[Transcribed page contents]
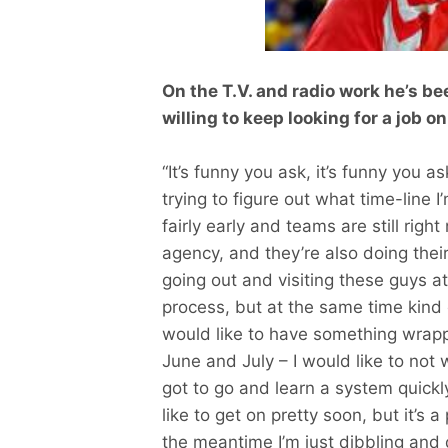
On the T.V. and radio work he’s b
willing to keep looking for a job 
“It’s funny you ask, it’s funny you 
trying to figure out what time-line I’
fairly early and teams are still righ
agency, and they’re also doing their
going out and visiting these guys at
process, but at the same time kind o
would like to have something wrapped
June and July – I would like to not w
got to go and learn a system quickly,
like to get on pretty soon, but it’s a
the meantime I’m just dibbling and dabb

Work item — Your task is to copy each line of the entries that includes the word "like".

Answer for this exercise —
would like to have something wrapped
June and July – I would like to not w
like to get on pretty soon, but it’s a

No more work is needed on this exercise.